- Trade advertisement (The Daily Film Renter, 9 May 1936)
- Directed by: Thomas Bentley
- Written by: Fred Thompson (play) Paul Gerard Smith (play) Frank Miller Thomas J. Geraghty
- Produced by: Thomas Bentley
- Starring: Albert Burdon Betty Ann Davies Claude Dampier Googie Withers
- Cinematography: Curt Courant
- Production company: John Argyle Productions
- Distributed by: Wardour Films
- Release date: June 1936;
- Running time: 74 minutes
- Country: United Kingdom
- Language: English

= She Knew What She Wanted =

She Knew What She Wanted (also known as Kiss and Make Up) is a 1936 British musical comedy film directed by Thomas Bentley and starring Albert Burdon, Claude Dampier and Googie Withers. It was written by Frank Miller and Thomas J. Geraghty based on the 1927 stage musical Funny Face by Fred Thompson and Paul Gerard Smith, and was made as a quota quickie.

== Preservation status ==
The British Film Institute National Archive holds a collection of ephemera and stills but no film or video materials.

==Plot==
Ex-convent girl Frankie Dean, a compulsive liar, inviegles her way into a relationship with famous bandleader Peter Thurston. In the home of her guardian, Jimmy Reeve, she unnerves him with a diary filled with libellous claims about his character. After Jimmy locks the diary away, Frankie spins a colourful story to Peter, who foolishly agrees to help her break in to retrieve it. Their attempt entangles them with a pair of crooks, Chester and Herbert and, though everything ultimately works out – proving that for Frankie, lying pays off after all.

==Cast==
- Albert Burdon as Dugsie
- Betty Ann Davies as Frankie Dean
- Claude Dampier as Jimmy Reeves
- W.H. Berry as Herbert
- Fred Conyngham as Peter Thurston
- Ben Welden as Chester
- Googie Withers as Dora
- Hope Davy as June
- Sybil Grove as Mme. Piccard
- Albert le Fre as butler

== Reception ==
The Monthly Film Bulletin wrote: "Musical comedy with a heroine as completely amoral as it is possible to conceive. ... The plot of a musical comedy is not required to be consistent or probable, but some novelty is expected. Situations, dialogue, and dances are equally lacking in originality. There is a great deal of drinking, and much of the humour is dependent on the intoxication of the characters. The juvenile leads work hard but are obviously inexperienced. Claude Dampier overacts in the part of the guardian – but is amusing in his way; and Albert Burdon is genuinely funny. The settings are lavish, and the photography and lighting good."
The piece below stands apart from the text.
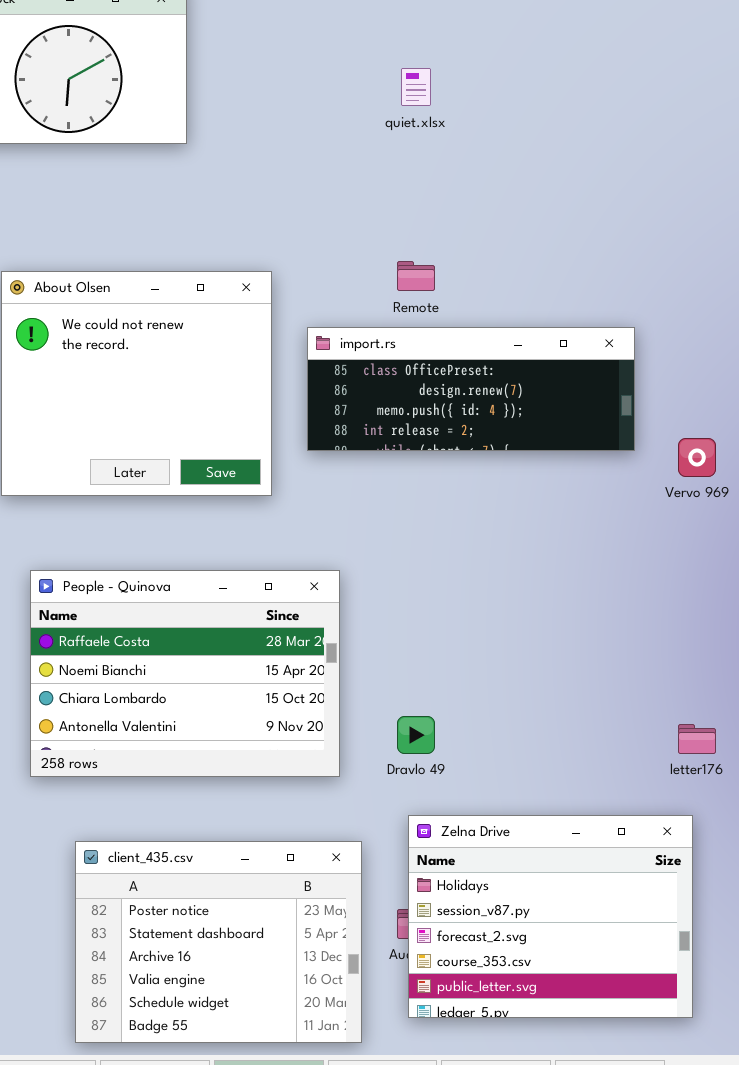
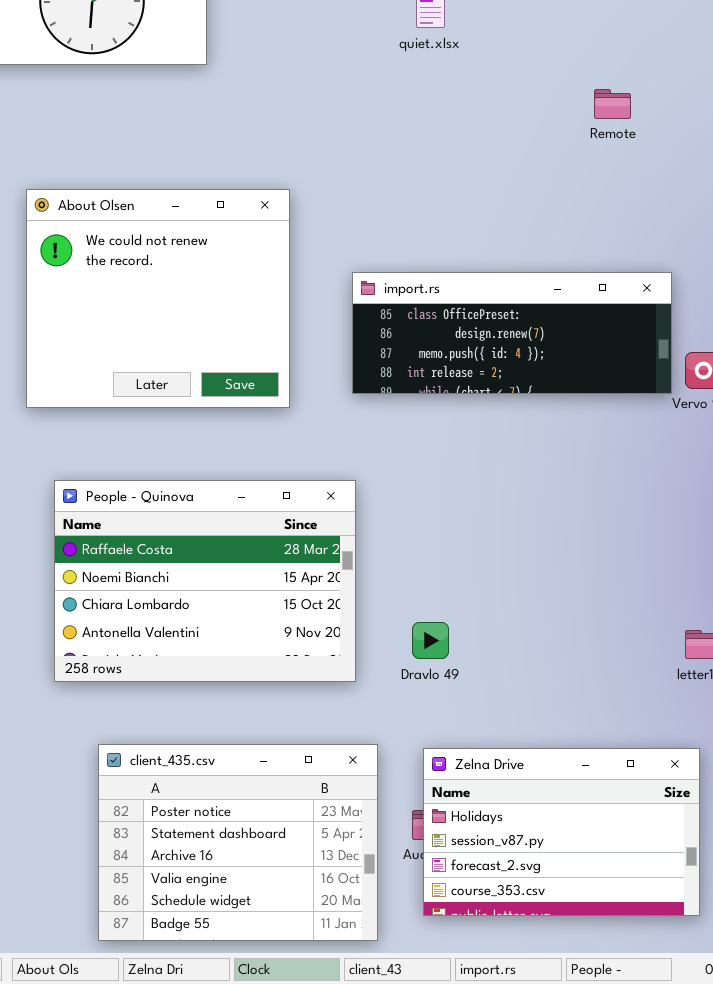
Remote: [397,261,435,291] -> [594,89,631,119], moved
import.rs: [307,327,635,451] -> [352,272,672,394], moved
Zelna Drive: [408,815,693,1018] -> [423,748,700,916], resized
Kine Weekly wrote: "Here we have a musical comedy, catering with artless aplomb for those of simple, untutored tastes. The plot is not altogether devoid of originality, and the cast combines in equal proportions experience and youthful enthusiasm, but the pep and polish of the first-rate musical is somewhat lacking in the treatment. However, even if the picture is too orthodox and too imitative to be certain of appealing confidently to the full circle of fastidious film fans, it nevertheless has in its variety, attractive credit titles, simple humour and tuneful numbers the equipment to entertain the industrial majority."

Picture Show wrote: "Conventional musical comedy in which an irresponsible young girl has a habit of telling fibs about everything which leads her first into romance and then into trouble. The film has been given lavish settings and catchy music to offset its somewhat antiquated gags and situations, and the cast work hard."